One of the important things to remember is how flexible this structure is – you can change the grammar around it to talk about past, present, future or hypothetical situations or with modal verbs. Try completing the sentences below with your own ideas…
- When I started studying at University / working full-time I found it difficult to get used to…
- If I moved to New York, I think I would have to get used to…
- I haven’t got used to …. yet.
- Next year I’m probably going to need to get used to …
- I just started …….. so I’m still getting used to…
- When I first started driving the hardest thing to get used to was…
In the context of ‘get used to something new’ – get is like a process, it means ‘become.’
This is a common feature of ‘get’ in expressions like ‘get lost’ or ‘get wet.’ Even the expression that we looked at for expressing frustration for a situation (‘It gets me down when…’) has this idea of transition from one state to another. In contrast, another expression for talking about things that bother or frustrate you, ‘it gets on my nerves when I see drivers turn without indicating’, doesn’t have this idea of process or transition.
Have a look at the examples below. In which expressions do you think ‘get’ communicates the idea of ‘becoming’/’process?
- Even though we’re very different, my best friend an I get on really well. (get on well = have a good relationship)
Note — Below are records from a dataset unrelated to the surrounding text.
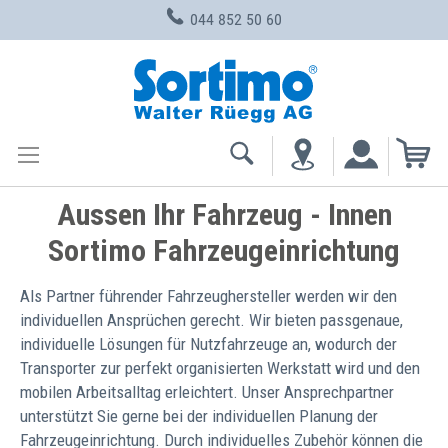
044 852 50 60
Zum
Inhalt
springen
Me
Aussen Ihr Fahrzeug - Innen
Sortimo Fahrzeugeinrichtung
Als Partner führender Fahrzeughersteller werden wir den
individuellen Ansprüchen gerecht. Wir bieten passgenaue,
individuelle Lösungen für Nutzfahrzeuge an, wodurch der
Transporter zur perfekt organisierten Werkstatt wird und den
mobilen Arbeitsalltag erleichtert. Unser Ansprechpartner
unterstützt Sie gerne bei der individuellen Planung der
Fahrzeugeinrichtung. Durch individuelles Zubehör können die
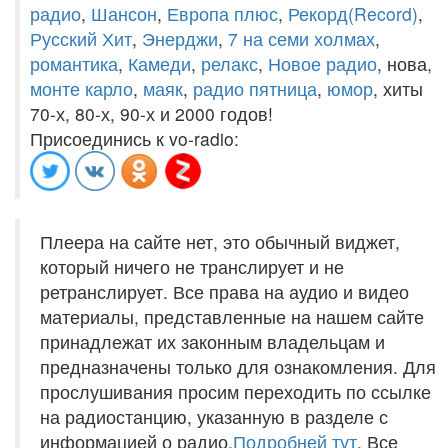
радио
,
Шансон
,
Европа плюс
,
Рекорд(Record)
,
Русский Хит
,
Энерджи
,
7 на семи холмах
,
романтика
,
Камеди
,
релакс
,
Новое радио
, нова,
монте карло
,
маяк
,
радио пятница
,
юмор
, хиты
70-х, 80-х, 90-х и 2000 годов!
Присоединись к vo-radio:
Плеера на сайте нет, это обычный виджет,
который ничего не транслирует и не
ретранслирует. Все права на аудио и видео
материалы, представленные на нашем сайте
принадлежат их законным владельцам и
предназначены только для ознакомления. Для
прослушивания просим переходить по ссылке
на радиостанцию, указанную в разделе с
информацией о радио.
Подробней тут
. Все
- I got a bit sunburnt in the park the other day because I didn’t put any cream on.
- It took me quite a long time to get to know my new colleagues because they were’nt very sociable at first but I’ve made some good friends now. (get to know someone = beging to know)
- What shall we get him for his birthday?
- Since the Cercanias station opened in Sol it doesn’t take me so long to get from my house to work.
For more examples of expressions with ‘get’, look at the coursebook in Unit 1.
to reckon (verb) – to think, give an opinion – I reckon Rayo Vallecano are going to surprise a few people next season and finish fairly high in La Liga.
deep (adjective) / depth (noun) / deeply (adverb). Collocations: deep feelings, deep water, deep trouble, deep end of a swimming pool, deep sleep, an in-depth course, the depth of the water, deeply in debt, deeply in love.